The Basic Calculation
The Elo system has one formula which takes into account the factors mentioned above.
The ratings are based on the following formula:
R_n = R_o + K*G (W - W_e)
Where;
R_n = The new team rating
R_o = The old team rating
K = Weight index regarding the tournament of the match
G = A number from the index of goal differences
W = The result of the match
W_e = The expected result
Goal Differential = G
The number of goals is taken into account by use of a goal difference index. G is increased by 25% if a game is won by two goals, and if the game is won by three or more goals by a number decided through the appropriate calculation shown below;
If the game is a draw or is won by one goal
G = 1
If the game is won by two goals
G = 1.25
If the game is won by three or more goals
G = (11+N)/10
Where N is the goal difference
Result of the Match = W
W is the result of the game (1 for a win, 0.5 for a draw, and 0 for a loss).
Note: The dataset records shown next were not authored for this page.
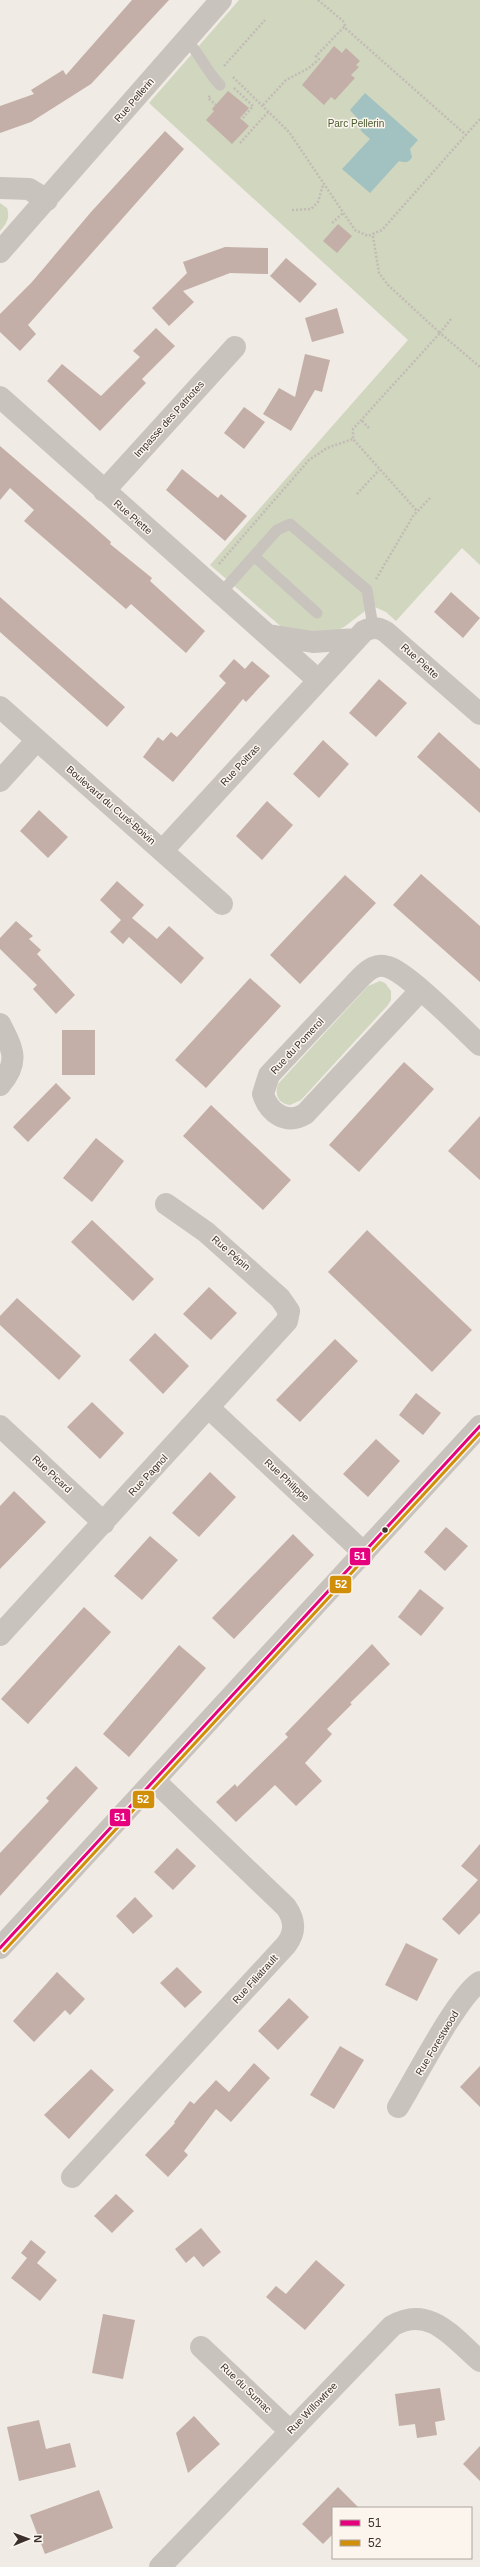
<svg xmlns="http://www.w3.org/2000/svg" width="480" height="2567" font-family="Arial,sans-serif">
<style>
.green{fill:#d1d6bf}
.water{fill:#a1c2c1}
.building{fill:#c3afa7}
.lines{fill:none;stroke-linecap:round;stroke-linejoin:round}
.path{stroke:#c2bbb6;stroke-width:2.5;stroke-dasharray:2 2;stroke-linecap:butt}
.service{stroke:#c9c3be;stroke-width:11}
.minor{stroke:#c9c3be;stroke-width:22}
.tertiary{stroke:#c9c3be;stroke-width:22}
.bus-1-casing{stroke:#fbf5ee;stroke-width:6}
.bus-2-casing{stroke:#fbf5ee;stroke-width:6}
.bus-1{stroke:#e5007d;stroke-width:3}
.bus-2{stroke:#d18e09;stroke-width:3}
.bus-dot{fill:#3b302b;stroke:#fbf5ee;stroke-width:1.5}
.labels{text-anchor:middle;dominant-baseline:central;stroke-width:3;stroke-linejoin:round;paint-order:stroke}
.street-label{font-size:10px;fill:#3b302b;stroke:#fbf5ee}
.park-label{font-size:10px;fill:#4a5a2e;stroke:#fbf5ee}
.line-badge{stroke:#fbf5ee;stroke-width:1.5}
.badge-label{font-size:11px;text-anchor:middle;font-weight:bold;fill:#fff}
</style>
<rect width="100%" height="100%" fill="#f0ebe5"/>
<path class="green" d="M 239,0 L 480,0 L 480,565 L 462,548 L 396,621 L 386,612 L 375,607 L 365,611 L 344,627 L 331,633 L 285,630 L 210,565 L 408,340 L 149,103 Z
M 0,203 L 7,208 C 10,218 7,223 0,231 Z
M 380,981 L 385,983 L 391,991 L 391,1000 L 388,1005 L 301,1100 L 290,1105 C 279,1104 274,1095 278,1084 L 368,986 Z"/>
<path class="water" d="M 365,93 L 418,140 L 410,149 L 412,157 C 409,163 405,163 399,161 L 370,193 L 342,169 L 370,139 L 361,131 L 358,119 L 350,110 Z"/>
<path class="building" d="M 132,0 L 169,0 L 91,84 L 31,122 L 0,133 L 0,106 L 34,94 L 31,90 L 63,70 L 66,75 Z
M 334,46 L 342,53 L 346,48 L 360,61 L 356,65 L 359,67 L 351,75 L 355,78 L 335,100 L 331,97 L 324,105 L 302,85 Z
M 228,91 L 249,108 L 240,118 L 249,126 L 232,144 L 206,120 L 214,111 L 212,109 Z
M 165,131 L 184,149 L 28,325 L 36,334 L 20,351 L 0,332 L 0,314 L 32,282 L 91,212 Z
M 338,224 L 352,236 L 337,253 L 323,241 Z
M 225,247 L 268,248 L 268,274 L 230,273 L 183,291 L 194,302 L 169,326 L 152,308 L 187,273 L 183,262 Z
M 286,258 L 317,284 L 300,303 L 270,276 Z
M 337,308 L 344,333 L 312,342 L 305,318 Z
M 156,328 L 175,346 L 142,379 L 146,383 L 100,431 L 47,381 L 62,364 L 101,396 L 140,357 L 133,351 Z
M 305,354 L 330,360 L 322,392 L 315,390 L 291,431 L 263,414 L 279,388 L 295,397 Z
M 244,407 L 265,422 L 244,449 L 224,433 Z
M 0,446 L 85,519 L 111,542 L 110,544 L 152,578 L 150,581 L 205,631 L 186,653 L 131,604 L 126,609 L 24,521 L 34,510 L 10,488 L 0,500 Z
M 182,469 L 218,498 L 221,494 L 247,516 L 225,541 L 166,490 Z
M 451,592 L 480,618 L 463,638 L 434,612 Z
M 0,597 L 125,707 L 107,727 L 0,632 Z
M 234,659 L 245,669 L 252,661 L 270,676 L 246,702 L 243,699 L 173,782 L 143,757 L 158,737 L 163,741 L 171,732 L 177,737 L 226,683 L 219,676 Z
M 379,679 L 407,703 L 376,737 L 349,713 Z
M 439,732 L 480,769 L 480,813 L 417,757 Z
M 323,740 L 349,764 L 319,798 L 293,774 Z
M 267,801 L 293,825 L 262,860 L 236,836 Z
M 39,810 L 68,837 L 48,858 L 20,831 Z
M 421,874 L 480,926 L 480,982 L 393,905 Z
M 345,875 L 376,903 L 300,984 L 270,955 Z
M 117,881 L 144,905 L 132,918 L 157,939 L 169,926 L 204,958 L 181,984 L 129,937 L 123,944 L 110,932 L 121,920 L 100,900 Z
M 16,921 L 33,936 L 29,939 L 41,950 L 37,954 L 75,995 L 56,1014 L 33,989 L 37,985 L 0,949 L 0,938 Z
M 250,978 L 281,1006 L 206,1088 L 175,1060 Z
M 62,1030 L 95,1030 L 95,1075 L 62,1075 Z
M 404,1062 L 434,1089 L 359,1172 L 329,1145 Z
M 56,1083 L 71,1098 L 28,1142 L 13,1127 Z
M 211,1105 L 291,1180 L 263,1210 L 183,1136 Z
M 480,1116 L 480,1180 L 448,1151 Z
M 96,1138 L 124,1161 L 92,1202 L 63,1178 Z
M 92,1220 L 154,1279 L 133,1301 L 71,1242 Z
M 367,1230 L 472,1330 L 432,1372 L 328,1272 Z
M 209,1287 L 237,1313 L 211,1340 L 183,1314 Z
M 17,1298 L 81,1356 L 59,1380 L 0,1325 L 0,1316 Z
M 155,1333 L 189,1366 L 163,1394 L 129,1360 Z
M 335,1339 L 358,1361 L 300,1422 L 276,1400 Z
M 416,1393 L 441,1413 L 423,1435 L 399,1415 Z
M 92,1402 L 124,1433 L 100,1459 L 67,1427 Z
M 376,1439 L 400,1461 L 368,1497 L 343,1474 Z
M 210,1472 L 236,1497 L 199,1537 L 172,1513 Z
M 14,1491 L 46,1522 L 0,1569 L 0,1506 Z
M 446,1527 L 468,1546 L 445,1571 L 424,1552 Z
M 293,1534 L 314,1555 L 234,1639 L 212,1618 Z
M 150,1536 L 178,1560 L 142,1600 L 114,1576 Z
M 420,1589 L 444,1608 L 421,1636 L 398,1617 Z
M 84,1607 L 111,1632 L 28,1724 L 1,1699 Z
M 372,1644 L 390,1664 L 350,1703 L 352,1704 L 327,1729 L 332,1734 L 305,1763 L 322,1781 L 296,1806 L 275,1785 L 236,1822 L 216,1802 L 235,1784 L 237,1787 L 288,1737 L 285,1734 Z
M 179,1645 L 206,1668 L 129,1757 L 103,1734 Z
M 76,1766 L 98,1788 L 0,1896 L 0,1853 L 49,1801 L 46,1798 Z
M 480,1844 L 480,1913 L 459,1935 L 442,1919 L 478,1880 L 461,1866 Z
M 177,1848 L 196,1866 L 173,1890 L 154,1872 Z
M 135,1897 L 153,1916 L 133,1934 L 116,1916 Z
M 406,1943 L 438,1959 L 417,2001 L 385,1985 Z
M 177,1967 L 202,1992 L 185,2008 L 160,1983 Z
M 57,1972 L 85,1999 L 70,2015 L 65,2010 L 34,2042 L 13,2021 Z
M 289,1998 L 309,2017 L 278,2050 L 258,2031 Z
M 340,2046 L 364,2060 L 334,2109 L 310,2095 Z
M 254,2063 L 270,2078 L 231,2122 L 216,2109 L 184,2151 L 188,2155 L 168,2177 L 145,2155 L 175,2123 L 174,2122 L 190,2101 L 194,2104 L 216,2080 L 229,2092 Z
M 480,2066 L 480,2107 L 460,2087 Z
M 91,2069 L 114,2090 L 69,2139 L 44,2115 Z
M 116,2194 L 134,2211 L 112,2233 L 94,2216 Z
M 201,2228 L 221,2252 L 203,2267 L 194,2256 L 186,2263 L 175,2249 Z
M 31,2240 L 46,2252 L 37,2263 L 57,2280 L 40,2301 L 11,2278 L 27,2258 L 21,2253 Z
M 316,2260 L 345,2285 L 305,2330 L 266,2297 L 276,2286 L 286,2294 Z
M 103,2314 L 135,2320 L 123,2379 L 92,2373 Z
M 440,2388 L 445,2420 L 435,2422 L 437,2435 L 417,2438 L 415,2424 L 399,2426 L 395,2394 Z
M 194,2416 L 220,2444 L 188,2473 L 176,2433 Z
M 39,2420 L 46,2449 L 70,2443 L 76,2467 L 19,2481 L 7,2427 Z
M 480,2446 L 480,2481 L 463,2464 Z
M 338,2487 L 359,2508 L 333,2508 L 333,2534 L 323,2544 L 302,2524 Z
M 99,2490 L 113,2528 L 45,2554 L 30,2515 Z"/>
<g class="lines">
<path class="path" d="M 318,0 L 343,21 L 346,28
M 224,66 L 265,20
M 233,77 L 289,132 L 355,230 L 368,236 L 382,230 L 480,119
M 234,88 L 253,106 L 242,119
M 210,96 L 208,98 L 216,105
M 263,105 L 286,80 L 309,68 L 319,59 L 316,56 L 344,27 L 466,135
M 240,143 L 269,111
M 292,210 L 311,209 L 318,202 L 323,185
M 332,223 L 343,213
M 373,236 L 379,273 L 388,285 L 440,333 L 353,429 L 353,439 L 417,511
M 451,319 L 440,333 L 480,367
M 362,421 L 369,428
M 357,494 L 379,470
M 219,564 L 309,460 L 327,448 L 353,439
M 376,579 L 413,516 L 430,498"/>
<path class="service" d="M 186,40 C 200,53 206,71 220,85
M 254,556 L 317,613
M 221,593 L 277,530 L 290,524 L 367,590 L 373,627"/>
<path class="minor" d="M 0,188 L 29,189 L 47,200
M 0,252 L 221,0
M 0,397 L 318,680
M 104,491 L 235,347
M 268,635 L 313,642 L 356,639
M 0,707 L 222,904
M 0,781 L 37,740
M 163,850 L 364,631 C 373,627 378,627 386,632 L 480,714
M 420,991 L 305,1114 C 286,1125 269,1113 263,1094 L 269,1075 L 361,977 C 369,969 377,963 388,967 C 407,972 463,1029 480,1045
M 0,1024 C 13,1049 20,1062 0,1085
M 209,1408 L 364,1553
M 0,1426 L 104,1523
M 0,1635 L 287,1321 L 289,1311 L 280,1298 L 206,1232 L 166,1204
M 398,2107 C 414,2081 458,1995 480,1982
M 72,2177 L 286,1945 C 296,1932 295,1920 286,1907 L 155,1781
M 201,2347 L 290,2431
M 160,2567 L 392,2326 C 430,2304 453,2338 480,2361"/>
<path class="tertiary" d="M 0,1948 L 480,1426"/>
<defs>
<path id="bus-1" d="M 0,1948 L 480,1426"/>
<path id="bus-2" d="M 4,1951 L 480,1433"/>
</defs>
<use href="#bus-1" class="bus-1-casing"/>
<use href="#bus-2" class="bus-2-casing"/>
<use href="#bus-1" class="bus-1"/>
<use href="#bus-2" class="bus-2"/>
</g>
<circle class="bus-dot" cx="385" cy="1530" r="3.5"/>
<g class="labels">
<g class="street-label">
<text transform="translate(134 100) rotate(-49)">Rue Pellerin</text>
<text transform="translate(169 419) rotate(-48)">Impasse des Patriotes</text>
<text transform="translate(133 517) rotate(41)">Rue Piette</text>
<text transform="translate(420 661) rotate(42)">Rue Piette</text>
<text transform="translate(240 765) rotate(-47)">Rue Poitras</text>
<text transform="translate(111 805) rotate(41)">Boulevard du Curé-Boivin</text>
<text transform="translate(297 1046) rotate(-47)">Rue du Pomerol</text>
<text transform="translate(231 1253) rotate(41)">Rue Pépin</text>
<text transform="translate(52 1474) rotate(43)">Rue Picard</text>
<text transform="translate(148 1475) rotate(-47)">Rue Pagnol</text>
<text transform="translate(287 1480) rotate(43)">Rue Philippe</text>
<text transform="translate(255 1979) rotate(-48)">Rue Filiatrault</text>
<text transform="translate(437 2043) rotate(-59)">Rue Forestwood</text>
<text transform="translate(246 2388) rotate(44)">Rue du Sumac</text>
<text transform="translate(312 2408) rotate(-46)">Rue Willowtree</text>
</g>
<g class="park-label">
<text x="356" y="123">Parc Pellerin</text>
</g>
</g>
<g class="line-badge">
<rect x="349" y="1547" width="22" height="19" rx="4" fill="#e5007d"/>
<rect x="329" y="1575" width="23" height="19" rx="4" fill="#d18e09"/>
<rect x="132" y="1790" width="23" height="19" rx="4" fill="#d18e09"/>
<rect x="109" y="1808" width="22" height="19" rx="4" fill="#e5007d"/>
</g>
<g class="badge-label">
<text x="360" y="1560">51</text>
<text x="341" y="1588">52</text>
<text x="143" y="1803">52</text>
<text x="120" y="1821">51</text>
</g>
<rect x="332" y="2507" width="140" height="52" fill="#fbf5ee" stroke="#aea6a0"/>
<rect x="340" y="2520" width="20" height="6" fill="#e5007d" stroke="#aea6a0"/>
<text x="368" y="2527" font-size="12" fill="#3b302b">51</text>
<rect x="340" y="2540" width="20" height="6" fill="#d18e09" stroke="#aea6a0"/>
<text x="368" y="2547" font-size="12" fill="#3b302b">52</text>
<g transform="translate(28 2539) rotate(89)" stroke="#fbf5ee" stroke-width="3" paint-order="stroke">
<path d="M0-3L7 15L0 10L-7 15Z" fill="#3b302b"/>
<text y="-6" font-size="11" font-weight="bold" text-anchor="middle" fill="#3b302b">N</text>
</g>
</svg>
Expected Result of Match = W_e
W_e is the expected result (win expectancy with a draw counting as 0.5) from the following formula:
W_e = 1 / (10^(-dr/400) + 1)
Where dr equals the difference in ratings plus 100 points for a team playing at home. So dr of 0 gives 0.5, of 120 gives 0.666 to the higher ranked team and 0.334 to the lower, and of 800 gives 0.99 to the higher ranked team and 0.01 to the lower.
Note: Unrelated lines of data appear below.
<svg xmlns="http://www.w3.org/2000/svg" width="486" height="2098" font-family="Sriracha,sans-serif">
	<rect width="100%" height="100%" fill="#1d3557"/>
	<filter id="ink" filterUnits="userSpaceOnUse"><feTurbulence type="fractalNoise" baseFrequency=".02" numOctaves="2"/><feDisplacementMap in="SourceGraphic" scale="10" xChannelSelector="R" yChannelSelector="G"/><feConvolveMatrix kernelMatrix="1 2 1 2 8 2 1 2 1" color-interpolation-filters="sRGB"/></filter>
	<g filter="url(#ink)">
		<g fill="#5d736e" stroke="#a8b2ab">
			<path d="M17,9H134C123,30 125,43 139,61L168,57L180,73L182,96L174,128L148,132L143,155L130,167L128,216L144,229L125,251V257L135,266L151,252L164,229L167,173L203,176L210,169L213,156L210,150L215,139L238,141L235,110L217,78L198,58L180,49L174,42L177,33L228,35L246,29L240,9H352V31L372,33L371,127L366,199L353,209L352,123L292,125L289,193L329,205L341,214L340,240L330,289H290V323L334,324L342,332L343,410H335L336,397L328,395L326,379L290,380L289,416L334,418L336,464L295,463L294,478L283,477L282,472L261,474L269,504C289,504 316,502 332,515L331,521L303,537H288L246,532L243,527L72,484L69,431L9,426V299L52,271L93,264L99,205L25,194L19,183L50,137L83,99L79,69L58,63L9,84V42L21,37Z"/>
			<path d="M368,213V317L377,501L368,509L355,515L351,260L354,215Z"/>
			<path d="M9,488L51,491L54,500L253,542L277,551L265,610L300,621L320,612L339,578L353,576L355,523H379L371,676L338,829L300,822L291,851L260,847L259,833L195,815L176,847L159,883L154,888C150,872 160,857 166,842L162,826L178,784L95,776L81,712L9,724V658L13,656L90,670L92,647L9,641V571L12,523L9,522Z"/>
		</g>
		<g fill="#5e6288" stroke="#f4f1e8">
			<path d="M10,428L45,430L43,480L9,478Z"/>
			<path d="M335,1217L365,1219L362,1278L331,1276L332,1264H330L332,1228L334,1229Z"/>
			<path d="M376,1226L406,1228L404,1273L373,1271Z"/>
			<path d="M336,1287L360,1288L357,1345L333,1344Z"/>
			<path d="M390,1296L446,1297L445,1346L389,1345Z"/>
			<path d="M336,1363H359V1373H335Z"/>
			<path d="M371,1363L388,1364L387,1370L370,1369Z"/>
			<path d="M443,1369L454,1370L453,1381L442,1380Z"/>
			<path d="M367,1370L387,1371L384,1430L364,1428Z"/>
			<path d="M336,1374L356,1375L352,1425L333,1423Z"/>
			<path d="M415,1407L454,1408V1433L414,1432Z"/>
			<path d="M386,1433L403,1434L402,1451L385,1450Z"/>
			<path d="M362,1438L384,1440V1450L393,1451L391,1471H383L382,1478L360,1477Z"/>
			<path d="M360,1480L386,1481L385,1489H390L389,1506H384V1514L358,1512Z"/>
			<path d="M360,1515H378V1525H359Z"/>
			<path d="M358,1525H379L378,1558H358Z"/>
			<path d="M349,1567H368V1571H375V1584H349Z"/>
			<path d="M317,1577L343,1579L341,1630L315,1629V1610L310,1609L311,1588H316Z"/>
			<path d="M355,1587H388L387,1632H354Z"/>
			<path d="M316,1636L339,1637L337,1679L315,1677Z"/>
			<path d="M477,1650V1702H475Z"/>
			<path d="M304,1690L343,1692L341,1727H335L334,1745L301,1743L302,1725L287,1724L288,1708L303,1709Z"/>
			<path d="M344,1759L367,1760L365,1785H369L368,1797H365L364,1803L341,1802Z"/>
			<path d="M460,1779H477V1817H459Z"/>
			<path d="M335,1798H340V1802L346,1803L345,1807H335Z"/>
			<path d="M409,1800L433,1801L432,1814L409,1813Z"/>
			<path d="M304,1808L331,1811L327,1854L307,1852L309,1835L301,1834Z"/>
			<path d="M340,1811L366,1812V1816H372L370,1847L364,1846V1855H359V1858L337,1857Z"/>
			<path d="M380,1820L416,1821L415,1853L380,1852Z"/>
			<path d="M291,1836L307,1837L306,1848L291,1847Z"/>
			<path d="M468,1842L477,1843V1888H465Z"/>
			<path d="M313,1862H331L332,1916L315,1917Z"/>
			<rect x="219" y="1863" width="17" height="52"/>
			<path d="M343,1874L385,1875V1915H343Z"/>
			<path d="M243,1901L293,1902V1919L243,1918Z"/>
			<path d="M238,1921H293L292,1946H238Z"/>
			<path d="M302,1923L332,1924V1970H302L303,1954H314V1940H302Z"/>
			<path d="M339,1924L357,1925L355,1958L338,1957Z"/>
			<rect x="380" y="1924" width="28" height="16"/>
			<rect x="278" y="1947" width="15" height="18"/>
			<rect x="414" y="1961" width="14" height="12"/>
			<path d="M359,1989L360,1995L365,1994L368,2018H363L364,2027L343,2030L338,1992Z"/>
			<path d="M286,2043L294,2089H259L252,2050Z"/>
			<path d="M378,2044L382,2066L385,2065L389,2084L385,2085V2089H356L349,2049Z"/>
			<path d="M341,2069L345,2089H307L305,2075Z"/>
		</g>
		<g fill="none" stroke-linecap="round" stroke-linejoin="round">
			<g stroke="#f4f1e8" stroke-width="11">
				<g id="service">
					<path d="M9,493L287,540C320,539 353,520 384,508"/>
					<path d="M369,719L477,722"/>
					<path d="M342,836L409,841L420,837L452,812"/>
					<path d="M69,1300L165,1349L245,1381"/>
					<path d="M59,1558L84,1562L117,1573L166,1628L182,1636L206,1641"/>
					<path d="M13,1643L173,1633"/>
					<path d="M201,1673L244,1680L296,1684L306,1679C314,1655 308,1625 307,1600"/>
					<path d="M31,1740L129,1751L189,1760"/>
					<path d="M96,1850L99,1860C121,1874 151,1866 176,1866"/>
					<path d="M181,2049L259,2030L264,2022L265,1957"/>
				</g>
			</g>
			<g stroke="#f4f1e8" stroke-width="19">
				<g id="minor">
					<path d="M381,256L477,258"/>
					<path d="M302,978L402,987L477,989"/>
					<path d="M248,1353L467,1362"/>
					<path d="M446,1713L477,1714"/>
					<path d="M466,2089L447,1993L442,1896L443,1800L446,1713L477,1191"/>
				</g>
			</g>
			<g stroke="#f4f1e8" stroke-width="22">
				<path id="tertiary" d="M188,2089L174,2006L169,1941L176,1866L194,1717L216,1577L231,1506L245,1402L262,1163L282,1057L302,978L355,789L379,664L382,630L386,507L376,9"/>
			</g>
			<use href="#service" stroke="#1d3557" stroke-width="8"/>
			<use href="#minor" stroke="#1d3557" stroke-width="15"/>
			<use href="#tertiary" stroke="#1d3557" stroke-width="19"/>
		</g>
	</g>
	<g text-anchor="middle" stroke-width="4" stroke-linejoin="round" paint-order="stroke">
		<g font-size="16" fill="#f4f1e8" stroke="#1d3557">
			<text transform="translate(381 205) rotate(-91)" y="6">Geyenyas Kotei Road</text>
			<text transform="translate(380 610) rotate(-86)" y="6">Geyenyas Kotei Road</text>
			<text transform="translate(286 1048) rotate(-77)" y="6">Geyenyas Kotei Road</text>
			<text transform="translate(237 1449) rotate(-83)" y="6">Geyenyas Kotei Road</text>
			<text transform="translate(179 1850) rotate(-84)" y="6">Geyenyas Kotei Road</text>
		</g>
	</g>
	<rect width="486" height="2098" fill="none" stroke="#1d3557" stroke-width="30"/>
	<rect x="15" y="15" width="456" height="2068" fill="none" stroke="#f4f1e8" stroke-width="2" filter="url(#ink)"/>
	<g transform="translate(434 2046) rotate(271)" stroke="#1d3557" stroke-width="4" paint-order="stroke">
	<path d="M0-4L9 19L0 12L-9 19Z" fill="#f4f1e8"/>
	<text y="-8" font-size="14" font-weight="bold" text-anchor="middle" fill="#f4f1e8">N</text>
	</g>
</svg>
This formula is calculated for each team in each game and the resulting score is carried forward to set the expectation for each team's next match.
Calculating the Probability of Game Outcomes
The expected result formula can be used to predict the outcome of games between two scored teams.
Take an average USL PRO team with 1100 points at home against an average MLS team with 1400 points. Add 100 to the USL PRO team for home field advantage.
To calculate the USL PRO team's odds of winning (including a draw being worth .5 points) use the formula above
W_e = 1 / (10^(-dr/400) + 1)
The dr for the USL PRO team is 1200-1400 = -200. Plugging -200 into the equation yields a result of 24%. Plugging in 200 would yield the result of 76%, the odds of winning for the MLS side.